[Exercise data Boundary: Start]
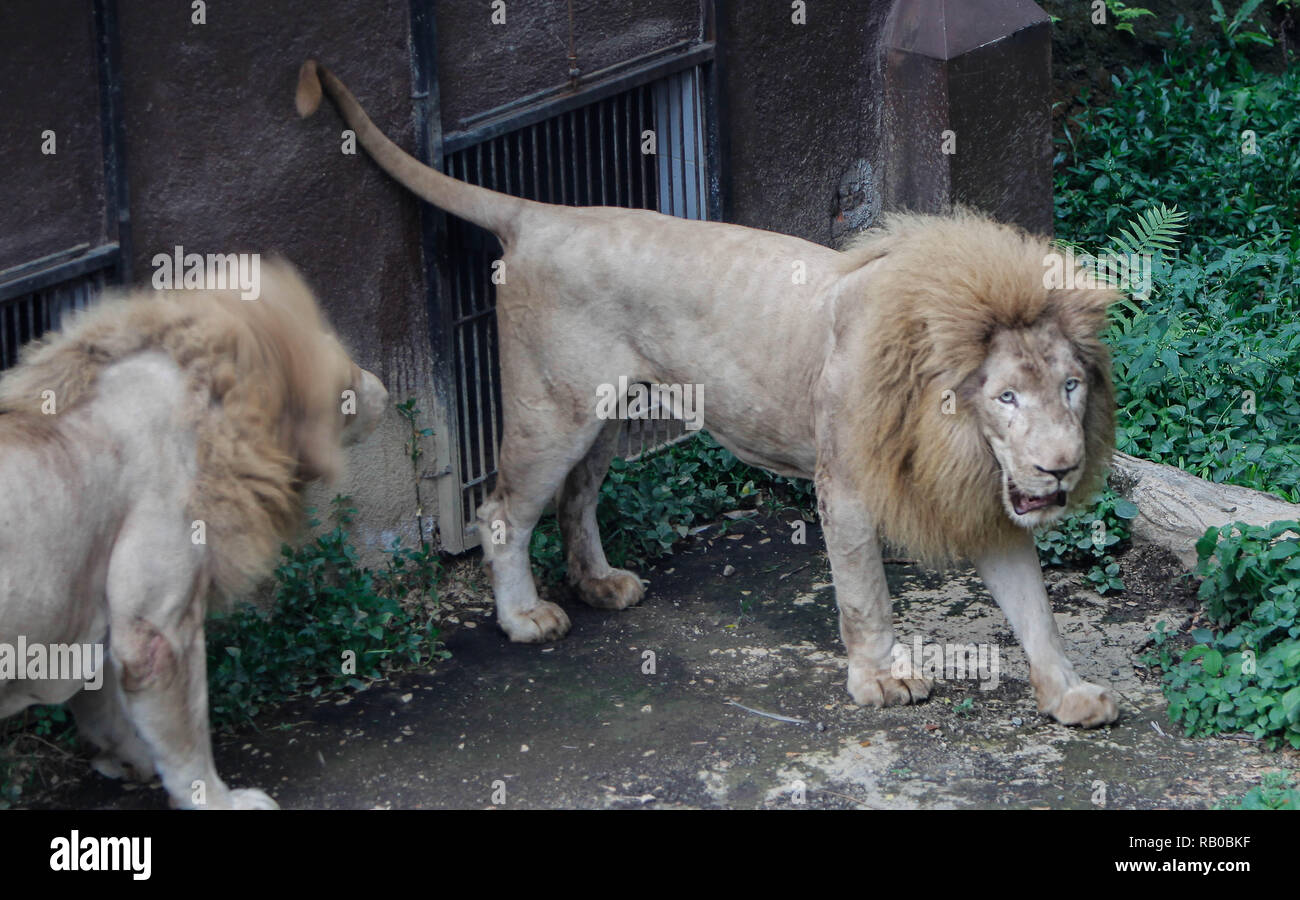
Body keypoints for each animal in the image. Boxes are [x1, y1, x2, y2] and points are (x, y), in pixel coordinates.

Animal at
[Exercise data Boundary: End]
[Exercise data Boundary: Start]
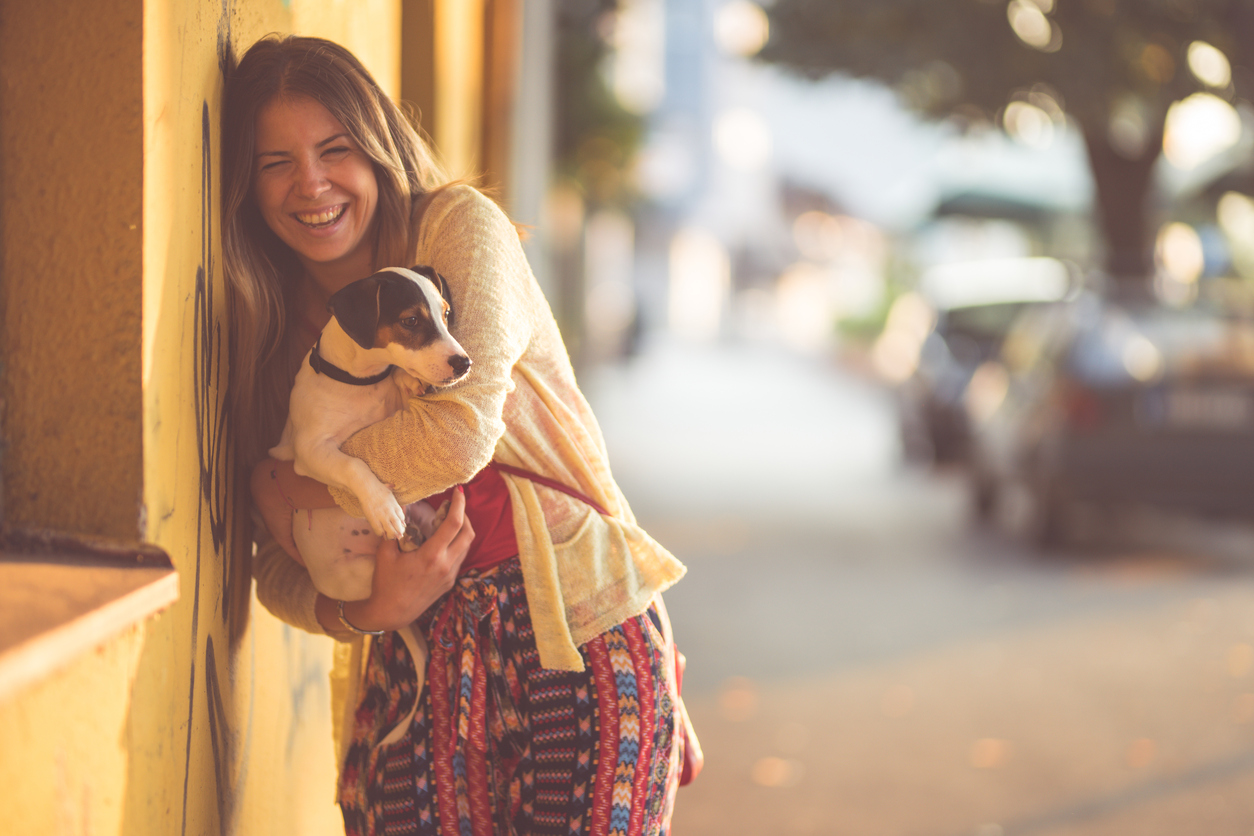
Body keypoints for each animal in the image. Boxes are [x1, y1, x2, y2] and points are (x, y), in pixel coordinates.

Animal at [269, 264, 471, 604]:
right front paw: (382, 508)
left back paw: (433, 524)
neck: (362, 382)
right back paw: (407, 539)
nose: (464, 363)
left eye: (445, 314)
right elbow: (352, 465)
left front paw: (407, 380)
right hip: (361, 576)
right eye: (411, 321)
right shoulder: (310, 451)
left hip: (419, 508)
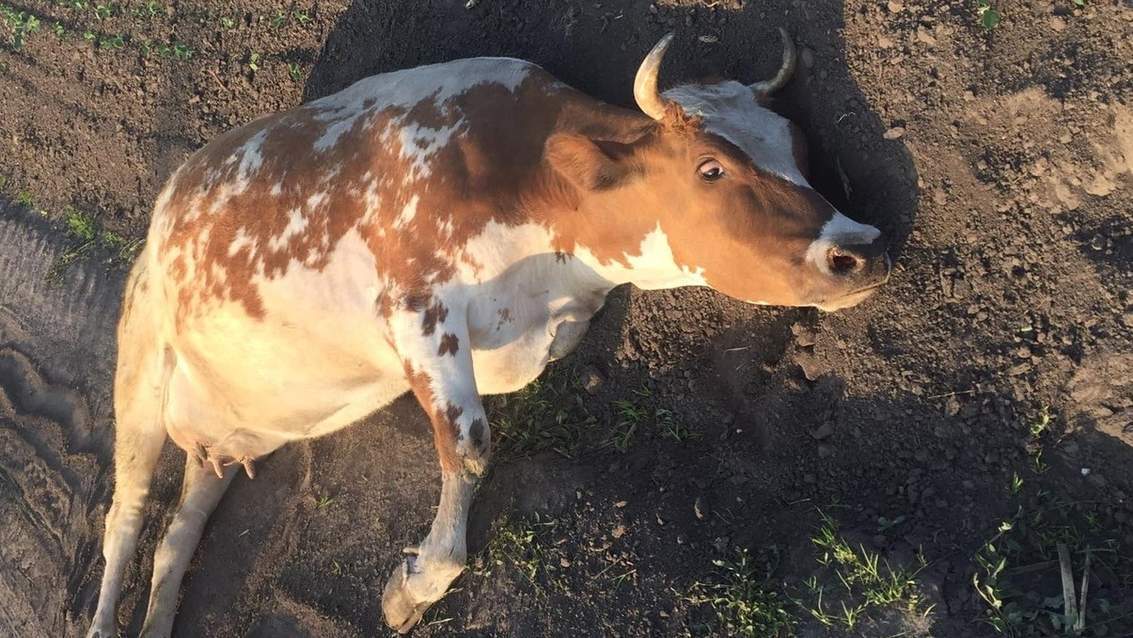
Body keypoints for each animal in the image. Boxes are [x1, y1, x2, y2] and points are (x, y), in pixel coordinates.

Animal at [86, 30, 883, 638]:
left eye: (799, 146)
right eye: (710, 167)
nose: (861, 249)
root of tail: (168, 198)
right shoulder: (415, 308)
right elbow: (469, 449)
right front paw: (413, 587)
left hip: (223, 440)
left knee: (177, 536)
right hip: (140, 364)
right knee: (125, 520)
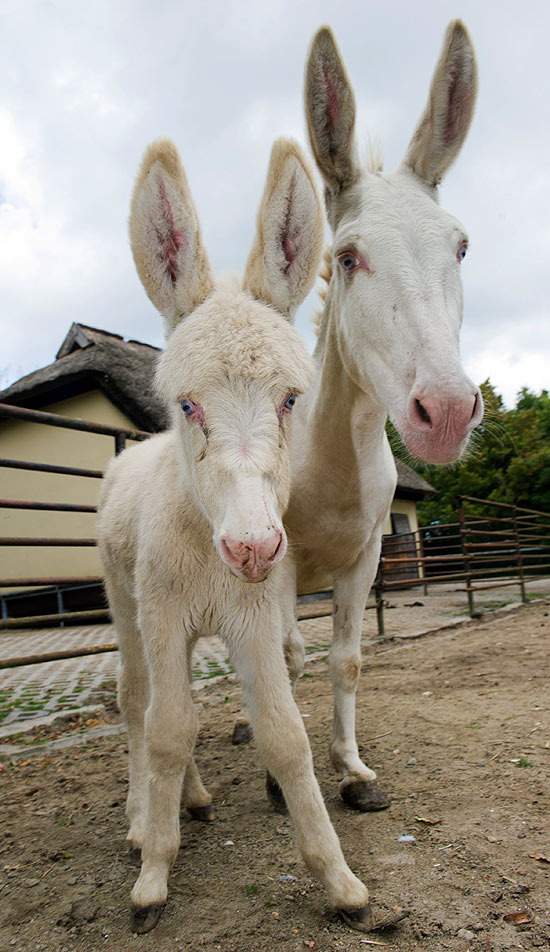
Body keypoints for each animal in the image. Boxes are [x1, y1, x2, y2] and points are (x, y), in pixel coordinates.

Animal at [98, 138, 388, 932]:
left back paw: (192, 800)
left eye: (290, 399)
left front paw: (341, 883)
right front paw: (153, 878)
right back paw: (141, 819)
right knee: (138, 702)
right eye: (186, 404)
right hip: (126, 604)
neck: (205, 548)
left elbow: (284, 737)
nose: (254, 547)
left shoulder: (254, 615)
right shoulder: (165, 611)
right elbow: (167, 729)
[Exercise data Boundary: End]
- Exercise instructions
The lines above from the one containing "neck: (205, 548)" through the one containing "right elbow: (167, 729)" are to be set down exactly, and no others.

- Finished exercise
neck: (205, 548)
left elbow: (284, 737)
nose: (254, 547)
left shoulder: (254, 615)
right shoulder: (165, 611)
right elbow: (167, 729)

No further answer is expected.